■ **Tarefa a**:
Diga se cada afirmação abaixo está de acordo com o texto sobre o dióxido de carbono. Responda sim ou não e cite, sem mudar nada, as palavras do texto que decidem: (i) Hoje a concentração de CO2 na atmosfera fica em torno de 403 ppm. (ii) O novo estudo afirma que o efeito estufa causado pelos seres humanos pode provocar a maior onda de extinções da história da Terra. (iii) Os pesquisadores reuniram 1.500 estimativas de concentrações de CO2 tiradas de 112 estudos.

A queima de todas as reservas de combustíveis fósseis remanescentes no planeta pode elevar os níveis de dióxido de carbono (CO2) nos próximos dois séculos a um patamar jamais visto desde o surgimento das primeiras florestas, quase meio bilhão de anos atrás. A conclusão é de um estudo publicado na última terça-feira (04/04) por um trio de cientistas do Reino Unido e dos Estados Unidos.
Segundo os pesquisadores, os piores cenários de emissão de gases de efeito estufa podem fazer com que a concentração de CO2 na atmosfera, hoje na casa das 403 ppm (partes do gás por milhão de moléculas de ar), ultrapasse 1.000 ppm no meio deste século – o maior valor em 50 milhões de anos.
Nesse ritmo, no fim do século 23, ela teria atingido as 5.000 ppm. É um valor simplesmente sem paralelo no registro geológico: no período de 420 milhões de anos em que é possível inferir a quantidade de carbono na atmosfera, o nível de CO2 nunca ultrapassou as 3.000 ppm. A última vez que isso aconteceu foi na época em que surgiram os dinossauros.
As mudanças climáticas resultantes de uma concentração de CO2 dessa magnitude hoje são difíceis de estimar. Mas provavelmente elas são incompatíveis com a vida complexa, já que os metazoários, como nós, as vacas e as árvores, não toleram temperaturas maiores que 50oC. Embora o novo estudo não diga isso, o efeito estufa provocado pelos seres humanos tem o potencial de acarretar a maior onda de extinções da história da Terra – e levar junto seus causadores.
“Estados prolongados de aquecimento da Terra pelo efeito estufa ocorreram no passado, mas as taxas de mudança climática no registro geológico como um todo são muito provavelmente mais lentas do que as que estamos vivendo hoje”, escreveram Gavin Foster, da Universidade de Southampton, e seus colegas Dana Royer (Wesleyan University, nos Estados Unidos) e Daniel Lund (Universidade de Bristol) no artigo, publicado no periódico Nature Communications.
Em sua pesquisa, o trio compilou 1.500 estimativas de concentrações de CO2 publicadas em 112 estudos. O objetivo foi responder a uma pergunta que perturba os cientistas: por que as temperaturas da Terra têm se mantido mais ou menos estáveis nos últimos 420 milhões de anos, apesar de o planeta receber cada vez mais radiação solar?
Os cientistas sabem que a quantidade total de energia que o Sol despacha para a Terra cresceu nos últimos 4,6 bilhões de anos. Isso acontece por causa do próprio ciclo de vida da nossa estrela: à medida que envelheceu, o Sol em geral aumentou sua luminosidade. Salvo por variações astronômicas nas eras glaciais, o planeta recebe mais energia.

■ **Registros**:

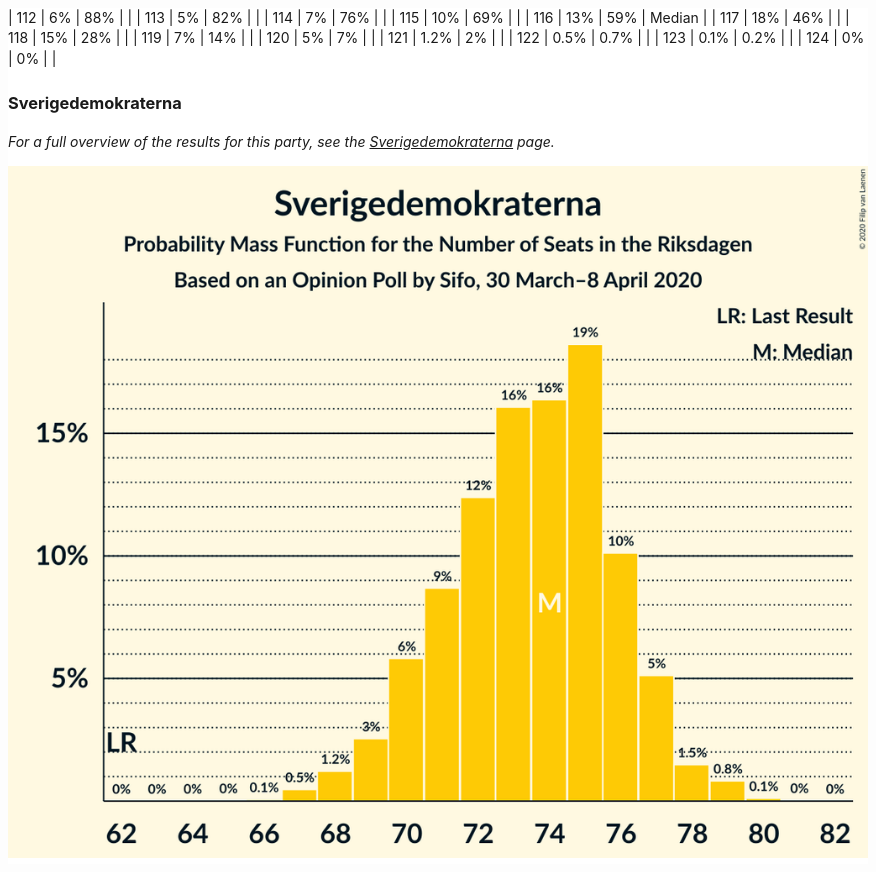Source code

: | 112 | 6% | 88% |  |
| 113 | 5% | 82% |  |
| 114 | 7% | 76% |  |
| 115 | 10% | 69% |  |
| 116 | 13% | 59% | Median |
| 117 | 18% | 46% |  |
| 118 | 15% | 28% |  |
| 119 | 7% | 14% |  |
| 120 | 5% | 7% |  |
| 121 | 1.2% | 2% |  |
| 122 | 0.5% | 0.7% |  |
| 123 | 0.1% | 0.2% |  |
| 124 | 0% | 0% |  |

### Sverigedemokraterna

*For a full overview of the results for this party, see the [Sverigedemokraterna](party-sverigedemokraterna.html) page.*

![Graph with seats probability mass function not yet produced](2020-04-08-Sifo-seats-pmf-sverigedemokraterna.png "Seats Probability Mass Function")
...
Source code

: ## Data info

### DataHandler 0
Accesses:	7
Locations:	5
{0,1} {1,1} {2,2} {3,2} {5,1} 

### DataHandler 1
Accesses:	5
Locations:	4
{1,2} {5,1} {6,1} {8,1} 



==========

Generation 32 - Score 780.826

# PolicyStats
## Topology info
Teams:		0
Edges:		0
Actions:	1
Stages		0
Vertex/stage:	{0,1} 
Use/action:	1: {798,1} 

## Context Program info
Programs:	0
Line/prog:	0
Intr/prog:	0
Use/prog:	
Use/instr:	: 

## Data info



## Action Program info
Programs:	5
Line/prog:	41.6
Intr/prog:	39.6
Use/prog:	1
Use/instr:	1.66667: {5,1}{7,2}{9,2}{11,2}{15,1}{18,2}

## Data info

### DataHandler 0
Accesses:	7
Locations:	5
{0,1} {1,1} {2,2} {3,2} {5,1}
==
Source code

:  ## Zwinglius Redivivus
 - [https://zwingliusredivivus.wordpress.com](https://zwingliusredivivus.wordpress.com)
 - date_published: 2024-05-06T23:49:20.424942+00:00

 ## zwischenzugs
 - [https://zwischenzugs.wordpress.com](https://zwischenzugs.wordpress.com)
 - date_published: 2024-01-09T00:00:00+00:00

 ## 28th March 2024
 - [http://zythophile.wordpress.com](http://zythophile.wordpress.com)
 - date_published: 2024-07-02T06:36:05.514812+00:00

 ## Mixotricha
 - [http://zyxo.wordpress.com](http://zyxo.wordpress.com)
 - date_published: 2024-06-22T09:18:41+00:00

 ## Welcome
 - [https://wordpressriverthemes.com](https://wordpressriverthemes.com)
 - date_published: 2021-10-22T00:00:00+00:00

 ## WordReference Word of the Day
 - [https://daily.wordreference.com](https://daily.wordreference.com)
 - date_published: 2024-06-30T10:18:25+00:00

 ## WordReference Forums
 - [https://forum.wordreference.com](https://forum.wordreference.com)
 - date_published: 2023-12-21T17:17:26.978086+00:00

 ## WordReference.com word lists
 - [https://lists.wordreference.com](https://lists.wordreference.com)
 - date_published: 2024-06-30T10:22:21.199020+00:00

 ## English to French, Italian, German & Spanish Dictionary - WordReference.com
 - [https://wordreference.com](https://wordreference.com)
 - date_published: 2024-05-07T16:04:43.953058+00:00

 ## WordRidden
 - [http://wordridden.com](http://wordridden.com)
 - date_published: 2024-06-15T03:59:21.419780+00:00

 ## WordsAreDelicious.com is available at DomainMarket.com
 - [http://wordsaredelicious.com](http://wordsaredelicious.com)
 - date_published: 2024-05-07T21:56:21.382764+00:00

■ **Tarefa b**:
Repita sem nenhuma alteração o trecho dos registros que abre com a linha que contém "## WordReference Forums" e fecha com a linha que contém "- date_published: 2024-06-15T03:59:21.419780+00:00", incluindo essas duas linhas.

■ **Resposta a**:
(i) Sim: "hoje na casa das 403 ppm (partes do gás por milhão de moléculas de ar)"
(ii) Não: "Embora o novo estudo não diga isso"
(iii) Sim: "o trio compilou 1.500 estimativas de concentrações de CO2 publicadas em 112 estudos"

■ **Resposta b**:
 ## WordReference Forums
 - [https://forum.wordreference.com](https://forum.wordreference.com)
 - date_published: 2023-12-21T17:17:26.978086+00:00

 ## WordReference.com word lists
 - [https://lists.wordreference.com](https://lists.wordreference.com)
 - date_published: 2024-06-30T10:22:21.199020+00:00

 ## English to French, Italian, German & Spanish Dictionary - WordReference.com
 - [https://wordreference.com](https://wordreference.com)
 - date_published: 2024-05-07T16:04:43.953058+00:00

 ## WordRidden
 - [http://wordridden.com](http://wordridden.com)
 - date_published: 2024-06-15T03:59:21.419780+00:00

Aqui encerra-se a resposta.